> **EXERCISE DESCRIPTION**
Reproduce the text of the material below word for word, leaving the pictures out of your answer.

> **EXERCISE DATA**
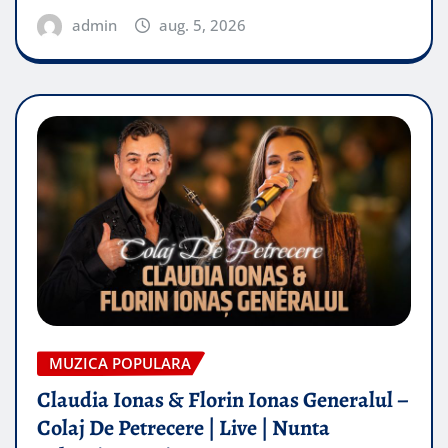
admin
aug. 5, 2026
MUZICA POPULARA
Claudia Ionas & Florin Ionas Generalul –
Colaj De Petrecere | Live | Nunta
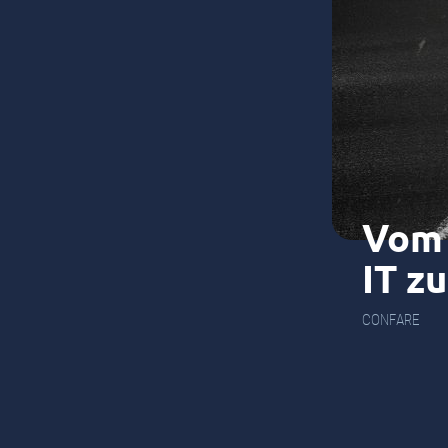
Vom 
IT z
CONFARE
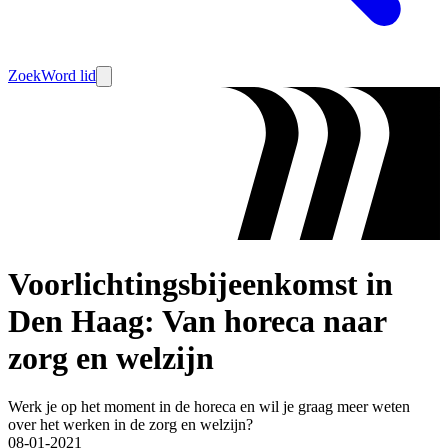
Zoek
Word lid
Voorlichtingsbijeenkomst in
Den Haag: Van horeca naar
zorg en welzijn
Werk je op het moment in de horeca en wil je graag meer weten
over het werken in de zorg en welzijn?
08-01-2021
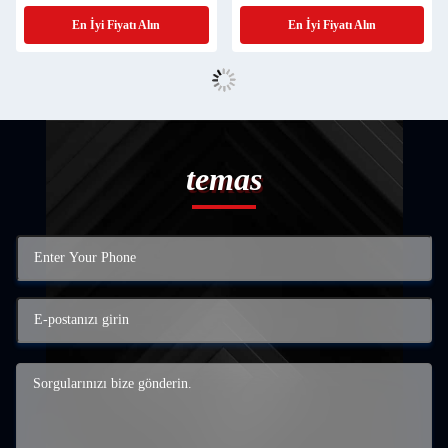
En İyi Fiyatı Alın
En İyi Fiyatı Alın
temas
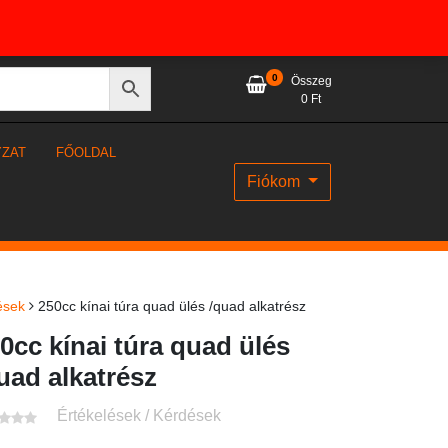
0
Összeg
0
Ft
YZAT
FŐOLDAL
Fiókom
ések
250cc kínai túra quad ülés /quad alkatrész
0cc kínai túra quad ülés
uad alkatrész
Értékelések / Kérdések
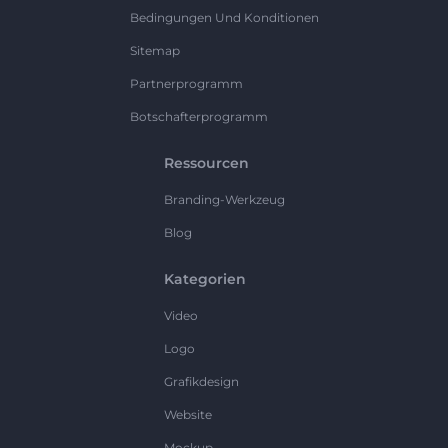
Bedingungen Und Konditionen
Sitemap
Partnerprogramm
Botschafterprogramm
Ressourcen
Branding-Werkzeug
Blog
Kategorien
Video
Logo
Grafikdesign
Website
Mockup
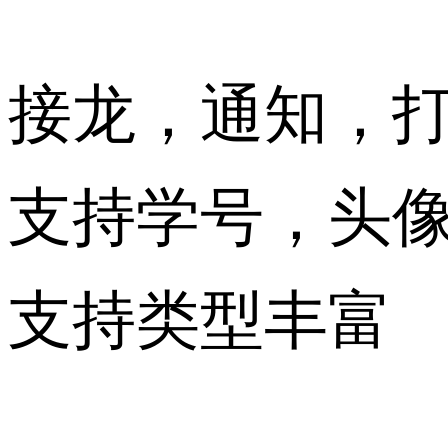
接龙，通知，
支持学号，头
支持类型丰富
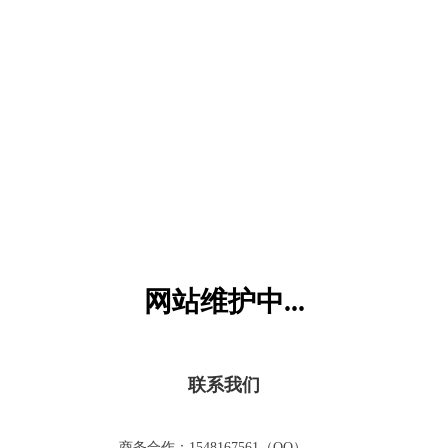
六一儿童网
网站维护中...
联系我们
商务合作：1548167561（QQ）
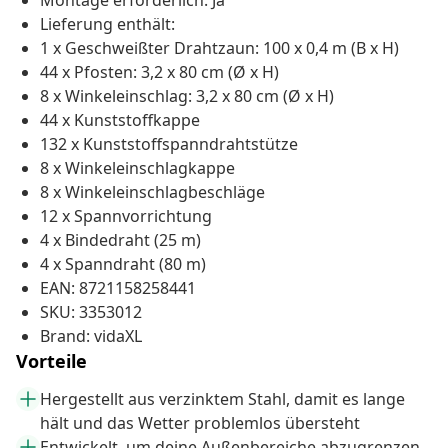
Montage erforderlich: Ja
Lieferung enthält:
1 x Geschweißter Drahtzaun: 100 x 0,4 m (B x H)
44 x Pfosten: 3,2 x 80 cm (Ø x H)
8 x Winkeleinschlag: 3,2 x 80 cm (Ø x H)
44 x Kunststoffkappe
132 x Kunststoffspanndrahtstütze
8 x Winkeleinschlagkappe
8 x Winkeleinschlagbeschläge
12 x Spannvorrichtung
4 x Bindedraht (25 m)
4 x Spanndraht (80 m)
EAN: 8721158258441
SKU: 3353012
Brand: vidaXL
Vorteile
Hergestellt aus verzinktem Stahl, damit es lange
hält und das Wetter problemlos übersteht
Entwickelt, um deine Außenbereiche abzugrenzen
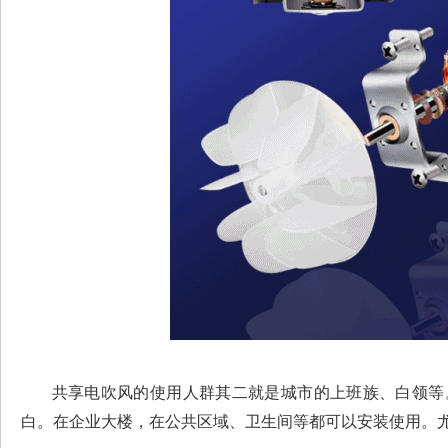
共享电吹风的使用人群其二就是城市的上班族、白领等。
白。在企业大楼，在公共区域、卫生间等都可以安装使用。尤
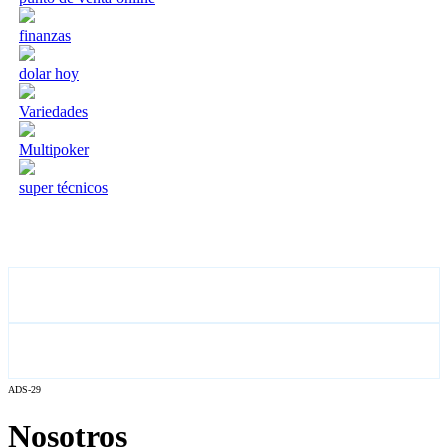
finanzas
dolar hoy
Variedades
Multipoker
super técnicos
ADS-29
Nosotros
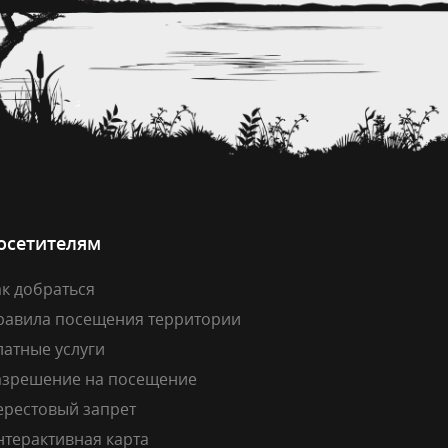
осетителям
к добраться
равила посещения территории
латные услуги
азрешение на посещение
ерестовый запрет
нтерактивная карта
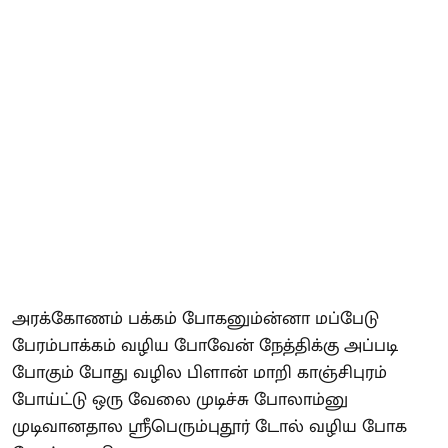
அரக்கோணம் பக்கம் போகனும்ன்னா மப்பேடு
பேரம்பாக்கம் வழிய போவேன் நேத்திக்கு அப்படி
போகும் போது வழில பிளான் மாறி காஞ்சிபுரம்
போய்ட்டு ஒரு வேலை முடிச்சு போலாம்னு
முடிவானதால ஸ்ரீபெரும்புதூர் டோல் வழிய போக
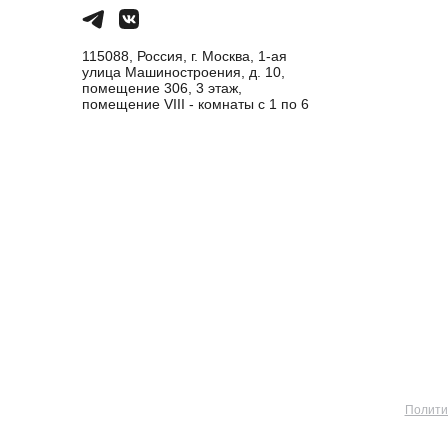
115088, Россия, г. Москва, 1-ая
улица Машиностроения, д. 10,
помещение 306, 3 этаж,
помещение VIII - комнаты с 1 по 6
Полити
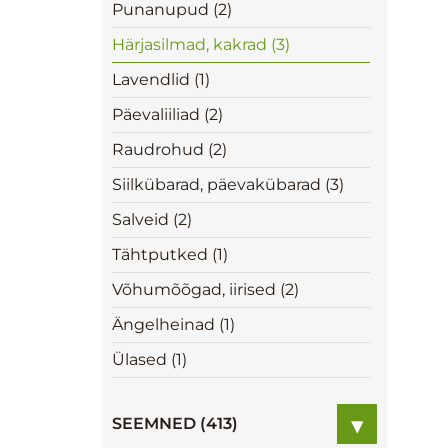
Punanupud (2)
Härjasilmad, kakrad (3)
Lavendlid (1)
Päevaliiliad (2)
Raudrohud (2)
Siilkübarad, päevakübarad (3)
Salveid (2)
Tähtputked (1)
Võhumõõgad, iirised (2)
Ängelheinad (1)
Ülased (1)
▾
SEEMNED (413)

> **TASK ANSWER**
admin
aug. 5, 2026
MUZICA POPULARA
Claudia Ionas & Florin Ionas Generalul –
Colaj De Petrecere | Live | Nunta
Vom 
IT z
CONFARE
Zoek
Word lid
Voorlichtingsbijeenkomst in
Den Haag: Van horeca naar
zorg en welzijn
Werk je op het moment in de horeca en wil je graag meer weten
over het werken in de zorg en welzijn?
08-01-2021
En İyi Fiyatı Alın
En İyi Fiyatı Alın
temas
0
Összeg
0
Ft
YZAT
FŐOLDAL
Fiókom
ések
250cc kínai túra quad ülés /quad alkatrész
0cc kínai túra quad ülés
uad alkatrész
Értékelések / Kérdések
Bedingungen Und Konditionen
Sitemap
Partnerprogramm
Botschafterprogramm
Ressourcen
Branding-Werkzeug
Blog
Kategorien
Video
Logo
Grafikdesign
Website
Mockup
接龙，通知，
支持学号，头
支持类型丰富
六一儿童网
网站维护中...
联系我们
商务合作：1548167561（QQ）
Montage erforderlich: Ja
Lieferung enthält:
1 x Geschweißter Drahtzaun: 100 x 0,4 m (B x H)
44 x Pfosten: 3,2 x 80 cm (Ø x H)
8 x Winkeleinschlag: 3,2 x 80 cm (Ø x H)
44 x Kunststoffkappe
132 x Kunststoffspanndrahtstütze
8 x Winkeleinschlagkappe
8 x Winkeleinschlagbeschläge
12 x Spannvorrichtung
4 x Bindedraht (25 m)
4 x Spanndraht (80 m)
EAN: 8721158258441
SKU: 3353012
Brand: vidaXL
Vorteile
Hergestellt aus verzinktem Stahl, damit es lange
hält und das Wetter problemlos übersteht
Entwickelt, um deine Außenbereiche abzugrenzen
共享电吹风的使用人群其二就是城市的上班族、白领等。
白。在企业大楼，在公共区域、卫生间等都可以安装使用。尤
finanzas
dolar hoy
Variedades
Multipoker
super técnicos
ADS-29
Nosotros
осетителям
к добраться
равила посещения территории
латные услуги
азрешение на посещение
ерестовый запрет
нтерактивная карта
அரக்கோணம் பக்கம் போகனும்ன்னா மப்பேடு
பேரம்பாக்கம் வழிய போவேன் நேத்திக்கு அப்படி
போகும் போது வழில பிளான் மாறி காஞ்சிபுரம்
போய்ட்டு ஒரு வேலை முடிச்சு போலாம்னு
முடிவானதால ஸ்ரீபெரும்புதூர் டோல் வழிய போக
115088, Россия, г. Москва, 1-ая
улица Машиностроения, д. 10,
помещение 306, 3 этаж,
помещение VIII - комнаты с 1 по 6
Полити
Punanupud (2)
Härjasilmad, kakrad (3)
Lavendlid (1)
Päevaliiliad (2)
Raudrohud (2)
Siilkübarad, päevakübarad (3)
Salveid (2)
Tähtputked (1)
Võhumõõgad, iirised (2)
Ängelheinad (1)
Ülased (1)
▾
SEEMNED (413)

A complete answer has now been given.